* _Prompt_
Only the lines that contain the string "pitcher" belong in the answer; pull them from the records.

┌─ Data to process

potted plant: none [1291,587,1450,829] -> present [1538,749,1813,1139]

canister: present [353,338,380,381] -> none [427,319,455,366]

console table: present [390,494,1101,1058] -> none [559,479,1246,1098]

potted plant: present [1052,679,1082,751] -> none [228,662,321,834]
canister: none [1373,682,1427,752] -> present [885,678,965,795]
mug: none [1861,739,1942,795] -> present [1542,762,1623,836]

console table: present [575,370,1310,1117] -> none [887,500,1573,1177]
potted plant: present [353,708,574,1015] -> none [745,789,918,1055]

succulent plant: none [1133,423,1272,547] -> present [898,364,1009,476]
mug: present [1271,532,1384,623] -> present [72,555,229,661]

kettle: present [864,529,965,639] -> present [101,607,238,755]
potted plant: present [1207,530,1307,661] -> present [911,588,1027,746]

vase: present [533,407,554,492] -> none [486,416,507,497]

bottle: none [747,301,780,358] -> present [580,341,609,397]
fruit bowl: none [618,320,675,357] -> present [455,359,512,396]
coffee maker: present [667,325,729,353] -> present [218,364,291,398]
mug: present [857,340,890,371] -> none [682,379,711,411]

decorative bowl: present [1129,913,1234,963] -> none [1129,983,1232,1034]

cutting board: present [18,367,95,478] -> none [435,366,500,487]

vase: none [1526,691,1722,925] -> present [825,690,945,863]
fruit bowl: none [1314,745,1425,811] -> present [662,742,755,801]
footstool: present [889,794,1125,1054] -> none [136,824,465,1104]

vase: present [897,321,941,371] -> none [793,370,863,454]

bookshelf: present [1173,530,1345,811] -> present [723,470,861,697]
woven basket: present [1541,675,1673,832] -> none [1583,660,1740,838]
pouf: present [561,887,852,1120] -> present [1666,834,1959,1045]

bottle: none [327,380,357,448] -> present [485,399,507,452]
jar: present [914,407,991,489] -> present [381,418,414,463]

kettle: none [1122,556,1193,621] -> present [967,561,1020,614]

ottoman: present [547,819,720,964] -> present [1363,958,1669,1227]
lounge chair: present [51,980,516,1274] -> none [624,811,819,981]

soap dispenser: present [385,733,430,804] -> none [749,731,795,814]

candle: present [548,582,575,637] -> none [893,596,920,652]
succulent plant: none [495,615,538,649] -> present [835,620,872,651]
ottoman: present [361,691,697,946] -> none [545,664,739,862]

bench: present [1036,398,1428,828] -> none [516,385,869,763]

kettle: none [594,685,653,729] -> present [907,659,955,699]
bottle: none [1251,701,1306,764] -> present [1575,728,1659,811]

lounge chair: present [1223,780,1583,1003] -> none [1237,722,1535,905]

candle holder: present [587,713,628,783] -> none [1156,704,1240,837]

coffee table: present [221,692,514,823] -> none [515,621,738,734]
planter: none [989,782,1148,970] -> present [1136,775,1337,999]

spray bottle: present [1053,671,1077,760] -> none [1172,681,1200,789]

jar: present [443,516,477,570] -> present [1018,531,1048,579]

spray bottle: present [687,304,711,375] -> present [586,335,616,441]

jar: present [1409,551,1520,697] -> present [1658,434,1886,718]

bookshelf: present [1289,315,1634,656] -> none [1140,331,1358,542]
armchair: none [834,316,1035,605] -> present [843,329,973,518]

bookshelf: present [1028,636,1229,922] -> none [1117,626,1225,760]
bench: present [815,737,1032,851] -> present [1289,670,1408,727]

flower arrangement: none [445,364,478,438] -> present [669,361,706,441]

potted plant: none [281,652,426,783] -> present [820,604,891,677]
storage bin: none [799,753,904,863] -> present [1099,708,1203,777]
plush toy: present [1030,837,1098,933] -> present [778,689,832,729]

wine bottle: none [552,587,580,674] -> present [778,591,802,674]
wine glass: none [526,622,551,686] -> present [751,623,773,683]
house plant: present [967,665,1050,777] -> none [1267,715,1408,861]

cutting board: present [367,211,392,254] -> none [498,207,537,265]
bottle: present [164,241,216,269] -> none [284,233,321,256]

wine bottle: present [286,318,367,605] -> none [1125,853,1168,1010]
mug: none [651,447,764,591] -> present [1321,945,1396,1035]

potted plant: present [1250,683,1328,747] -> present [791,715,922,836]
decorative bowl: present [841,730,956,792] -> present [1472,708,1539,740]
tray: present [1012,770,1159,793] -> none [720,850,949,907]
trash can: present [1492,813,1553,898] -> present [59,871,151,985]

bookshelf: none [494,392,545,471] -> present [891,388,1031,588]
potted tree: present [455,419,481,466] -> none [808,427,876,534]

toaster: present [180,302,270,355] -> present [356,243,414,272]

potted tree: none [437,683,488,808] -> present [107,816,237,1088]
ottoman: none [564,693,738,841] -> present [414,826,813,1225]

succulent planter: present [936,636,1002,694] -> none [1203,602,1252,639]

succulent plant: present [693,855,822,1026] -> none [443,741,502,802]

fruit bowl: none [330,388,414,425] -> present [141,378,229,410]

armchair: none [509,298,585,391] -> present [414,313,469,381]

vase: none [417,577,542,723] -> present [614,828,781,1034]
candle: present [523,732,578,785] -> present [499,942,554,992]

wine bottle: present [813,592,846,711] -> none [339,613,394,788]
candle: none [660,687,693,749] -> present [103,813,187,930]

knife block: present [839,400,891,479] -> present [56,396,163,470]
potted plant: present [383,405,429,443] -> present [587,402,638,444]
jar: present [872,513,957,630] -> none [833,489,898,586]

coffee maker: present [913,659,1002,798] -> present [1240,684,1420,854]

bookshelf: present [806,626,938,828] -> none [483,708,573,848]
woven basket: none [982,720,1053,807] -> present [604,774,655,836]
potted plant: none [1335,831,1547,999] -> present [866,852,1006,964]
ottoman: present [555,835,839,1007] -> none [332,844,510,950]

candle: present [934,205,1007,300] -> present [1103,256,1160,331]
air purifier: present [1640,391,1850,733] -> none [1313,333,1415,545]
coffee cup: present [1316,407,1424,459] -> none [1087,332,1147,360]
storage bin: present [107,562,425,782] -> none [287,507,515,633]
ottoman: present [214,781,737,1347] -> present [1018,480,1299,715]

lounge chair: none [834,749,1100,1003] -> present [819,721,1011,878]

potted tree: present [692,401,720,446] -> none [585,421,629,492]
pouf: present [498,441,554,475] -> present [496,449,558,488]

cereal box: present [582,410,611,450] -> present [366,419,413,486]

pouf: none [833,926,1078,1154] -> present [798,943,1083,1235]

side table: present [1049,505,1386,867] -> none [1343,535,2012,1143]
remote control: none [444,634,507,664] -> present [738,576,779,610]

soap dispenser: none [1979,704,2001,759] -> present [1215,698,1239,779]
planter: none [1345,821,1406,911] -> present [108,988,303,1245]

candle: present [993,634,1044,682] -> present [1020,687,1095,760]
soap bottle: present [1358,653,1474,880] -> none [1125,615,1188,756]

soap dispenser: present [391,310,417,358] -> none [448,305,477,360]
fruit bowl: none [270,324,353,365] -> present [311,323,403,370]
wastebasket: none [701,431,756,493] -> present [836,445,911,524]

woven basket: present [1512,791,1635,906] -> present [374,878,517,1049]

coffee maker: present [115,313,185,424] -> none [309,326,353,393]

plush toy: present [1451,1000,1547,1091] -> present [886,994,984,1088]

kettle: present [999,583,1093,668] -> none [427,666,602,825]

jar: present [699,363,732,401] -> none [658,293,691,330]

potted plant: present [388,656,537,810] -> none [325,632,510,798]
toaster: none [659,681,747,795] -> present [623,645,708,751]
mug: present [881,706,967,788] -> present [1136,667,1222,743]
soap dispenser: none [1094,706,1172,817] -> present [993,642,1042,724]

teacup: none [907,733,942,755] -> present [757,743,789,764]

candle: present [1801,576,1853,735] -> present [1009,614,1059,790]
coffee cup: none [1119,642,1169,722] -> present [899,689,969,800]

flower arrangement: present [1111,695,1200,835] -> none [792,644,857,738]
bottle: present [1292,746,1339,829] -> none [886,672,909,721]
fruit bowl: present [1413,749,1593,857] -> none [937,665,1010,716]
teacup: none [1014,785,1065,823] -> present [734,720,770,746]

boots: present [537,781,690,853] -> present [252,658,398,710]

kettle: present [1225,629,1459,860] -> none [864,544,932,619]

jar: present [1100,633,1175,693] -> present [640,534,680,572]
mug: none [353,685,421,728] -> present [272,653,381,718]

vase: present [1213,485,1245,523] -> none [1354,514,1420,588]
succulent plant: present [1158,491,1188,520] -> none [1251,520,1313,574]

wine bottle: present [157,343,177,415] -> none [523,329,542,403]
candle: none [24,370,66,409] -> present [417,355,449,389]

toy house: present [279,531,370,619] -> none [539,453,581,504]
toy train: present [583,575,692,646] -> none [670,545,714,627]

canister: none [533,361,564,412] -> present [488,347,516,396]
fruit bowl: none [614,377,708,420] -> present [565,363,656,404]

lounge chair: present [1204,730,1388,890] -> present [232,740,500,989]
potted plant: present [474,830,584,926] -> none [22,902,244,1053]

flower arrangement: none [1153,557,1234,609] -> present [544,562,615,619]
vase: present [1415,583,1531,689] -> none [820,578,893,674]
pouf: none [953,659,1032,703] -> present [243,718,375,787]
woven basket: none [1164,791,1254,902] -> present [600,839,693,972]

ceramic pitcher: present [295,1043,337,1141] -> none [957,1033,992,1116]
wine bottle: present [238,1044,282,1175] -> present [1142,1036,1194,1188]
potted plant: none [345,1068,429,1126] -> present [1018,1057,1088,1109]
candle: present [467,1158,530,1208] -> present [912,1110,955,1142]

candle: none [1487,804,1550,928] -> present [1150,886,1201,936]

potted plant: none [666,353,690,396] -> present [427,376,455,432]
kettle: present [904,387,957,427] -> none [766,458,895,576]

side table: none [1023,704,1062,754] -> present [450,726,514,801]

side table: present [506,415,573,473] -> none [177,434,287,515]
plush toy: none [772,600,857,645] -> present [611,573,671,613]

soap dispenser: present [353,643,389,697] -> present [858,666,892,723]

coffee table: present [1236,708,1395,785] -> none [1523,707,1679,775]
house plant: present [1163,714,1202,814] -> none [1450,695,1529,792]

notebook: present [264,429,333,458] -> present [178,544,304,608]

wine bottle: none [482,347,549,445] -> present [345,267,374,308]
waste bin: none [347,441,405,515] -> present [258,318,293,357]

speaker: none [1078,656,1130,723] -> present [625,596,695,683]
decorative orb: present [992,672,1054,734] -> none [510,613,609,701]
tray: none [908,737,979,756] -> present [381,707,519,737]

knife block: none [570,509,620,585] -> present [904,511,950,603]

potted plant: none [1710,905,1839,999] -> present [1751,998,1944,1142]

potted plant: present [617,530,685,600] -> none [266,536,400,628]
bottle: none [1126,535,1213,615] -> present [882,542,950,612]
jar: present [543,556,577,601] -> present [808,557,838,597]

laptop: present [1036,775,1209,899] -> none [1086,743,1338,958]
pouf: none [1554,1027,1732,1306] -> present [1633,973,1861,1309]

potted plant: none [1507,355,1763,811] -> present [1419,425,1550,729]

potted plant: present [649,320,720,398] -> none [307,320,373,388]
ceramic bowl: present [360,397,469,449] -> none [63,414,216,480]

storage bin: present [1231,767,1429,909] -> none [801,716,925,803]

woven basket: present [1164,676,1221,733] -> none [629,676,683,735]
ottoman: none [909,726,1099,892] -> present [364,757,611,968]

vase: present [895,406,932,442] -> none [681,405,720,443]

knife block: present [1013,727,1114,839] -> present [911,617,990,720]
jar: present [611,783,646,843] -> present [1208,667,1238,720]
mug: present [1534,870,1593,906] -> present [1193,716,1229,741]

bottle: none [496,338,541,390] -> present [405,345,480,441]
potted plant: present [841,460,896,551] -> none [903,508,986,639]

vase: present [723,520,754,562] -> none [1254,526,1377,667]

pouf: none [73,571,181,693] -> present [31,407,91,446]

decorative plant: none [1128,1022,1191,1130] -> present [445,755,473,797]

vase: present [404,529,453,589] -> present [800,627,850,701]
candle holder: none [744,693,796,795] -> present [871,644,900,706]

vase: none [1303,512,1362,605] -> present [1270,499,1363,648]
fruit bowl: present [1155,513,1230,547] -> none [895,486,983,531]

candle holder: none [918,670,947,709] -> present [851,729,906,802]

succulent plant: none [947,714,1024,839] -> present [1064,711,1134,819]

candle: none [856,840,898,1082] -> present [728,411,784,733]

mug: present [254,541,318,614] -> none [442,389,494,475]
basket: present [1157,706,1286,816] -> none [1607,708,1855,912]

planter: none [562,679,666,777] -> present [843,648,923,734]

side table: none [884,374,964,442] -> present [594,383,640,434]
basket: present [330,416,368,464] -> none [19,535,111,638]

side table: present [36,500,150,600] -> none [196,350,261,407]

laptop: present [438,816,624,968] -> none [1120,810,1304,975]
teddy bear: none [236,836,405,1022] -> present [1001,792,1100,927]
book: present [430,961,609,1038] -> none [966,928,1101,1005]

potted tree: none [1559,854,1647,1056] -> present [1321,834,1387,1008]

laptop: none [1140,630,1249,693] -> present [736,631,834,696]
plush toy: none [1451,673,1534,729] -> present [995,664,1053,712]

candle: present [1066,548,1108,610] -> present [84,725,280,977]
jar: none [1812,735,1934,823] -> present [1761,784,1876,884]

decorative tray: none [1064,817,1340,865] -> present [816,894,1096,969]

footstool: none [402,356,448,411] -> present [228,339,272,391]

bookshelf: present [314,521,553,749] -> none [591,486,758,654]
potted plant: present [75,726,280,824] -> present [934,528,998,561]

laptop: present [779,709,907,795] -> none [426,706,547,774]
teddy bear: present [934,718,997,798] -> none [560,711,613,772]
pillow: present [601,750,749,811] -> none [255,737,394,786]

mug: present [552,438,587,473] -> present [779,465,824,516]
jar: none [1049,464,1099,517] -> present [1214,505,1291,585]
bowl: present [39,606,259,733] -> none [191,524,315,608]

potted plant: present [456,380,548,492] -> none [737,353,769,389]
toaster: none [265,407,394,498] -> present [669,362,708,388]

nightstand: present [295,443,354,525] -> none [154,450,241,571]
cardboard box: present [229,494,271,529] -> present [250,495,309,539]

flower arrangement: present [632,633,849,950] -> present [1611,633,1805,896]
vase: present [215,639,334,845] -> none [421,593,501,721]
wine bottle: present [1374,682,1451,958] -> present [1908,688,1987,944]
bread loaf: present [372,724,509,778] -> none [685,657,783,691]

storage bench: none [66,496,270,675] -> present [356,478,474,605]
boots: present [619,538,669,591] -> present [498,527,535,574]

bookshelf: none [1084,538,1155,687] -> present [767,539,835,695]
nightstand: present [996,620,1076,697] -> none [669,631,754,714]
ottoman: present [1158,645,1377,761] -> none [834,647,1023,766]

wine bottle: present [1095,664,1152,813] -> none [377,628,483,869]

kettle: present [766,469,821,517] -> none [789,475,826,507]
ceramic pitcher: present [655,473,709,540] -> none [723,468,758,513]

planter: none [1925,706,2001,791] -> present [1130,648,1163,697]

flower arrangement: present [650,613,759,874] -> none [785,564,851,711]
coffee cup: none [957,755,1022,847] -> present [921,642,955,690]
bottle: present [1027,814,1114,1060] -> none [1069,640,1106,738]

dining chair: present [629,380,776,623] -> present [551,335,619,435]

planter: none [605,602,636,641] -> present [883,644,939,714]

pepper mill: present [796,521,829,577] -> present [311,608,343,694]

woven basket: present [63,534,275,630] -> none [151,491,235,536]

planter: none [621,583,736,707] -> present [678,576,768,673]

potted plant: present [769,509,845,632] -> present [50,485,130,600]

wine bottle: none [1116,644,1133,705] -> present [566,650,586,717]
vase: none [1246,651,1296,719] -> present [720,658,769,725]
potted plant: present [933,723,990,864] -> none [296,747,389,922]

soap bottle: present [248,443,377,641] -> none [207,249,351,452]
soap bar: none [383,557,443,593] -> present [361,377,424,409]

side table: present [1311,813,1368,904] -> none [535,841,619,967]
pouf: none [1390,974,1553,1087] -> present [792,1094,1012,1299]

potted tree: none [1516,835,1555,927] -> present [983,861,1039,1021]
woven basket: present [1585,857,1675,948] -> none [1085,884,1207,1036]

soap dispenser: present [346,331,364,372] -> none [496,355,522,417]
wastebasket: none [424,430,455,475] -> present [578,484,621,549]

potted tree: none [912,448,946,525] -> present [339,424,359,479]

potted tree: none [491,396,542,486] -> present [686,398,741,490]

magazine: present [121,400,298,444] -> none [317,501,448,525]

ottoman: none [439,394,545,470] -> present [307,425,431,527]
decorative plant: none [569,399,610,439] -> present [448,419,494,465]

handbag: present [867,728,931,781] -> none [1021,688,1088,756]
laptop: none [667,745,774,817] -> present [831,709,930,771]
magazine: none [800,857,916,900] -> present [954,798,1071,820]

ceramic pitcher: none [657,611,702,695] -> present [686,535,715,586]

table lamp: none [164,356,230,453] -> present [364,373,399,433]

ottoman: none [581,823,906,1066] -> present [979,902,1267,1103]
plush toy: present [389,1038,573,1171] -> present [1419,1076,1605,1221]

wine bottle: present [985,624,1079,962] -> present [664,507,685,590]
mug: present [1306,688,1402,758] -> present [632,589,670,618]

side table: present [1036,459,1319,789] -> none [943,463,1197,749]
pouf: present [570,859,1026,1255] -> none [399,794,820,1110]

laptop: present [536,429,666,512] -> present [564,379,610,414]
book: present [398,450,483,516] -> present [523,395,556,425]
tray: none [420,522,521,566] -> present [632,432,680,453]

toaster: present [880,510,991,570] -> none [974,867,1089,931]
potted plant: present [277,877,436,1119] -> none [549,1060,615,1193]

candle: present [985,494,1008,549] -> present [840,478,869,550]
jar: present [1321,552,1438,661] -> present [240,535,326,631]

└─

* _Response for this exercise_
ceramic pitcher: present [295,1043,337,1141] -> none [957,1033,992,1116]
ceramic pitcher: present [655,473,709,540] -> none [723,468,758,513]
ceramic pitcher: none [657,611,702,695] -> present [686,535,715,586]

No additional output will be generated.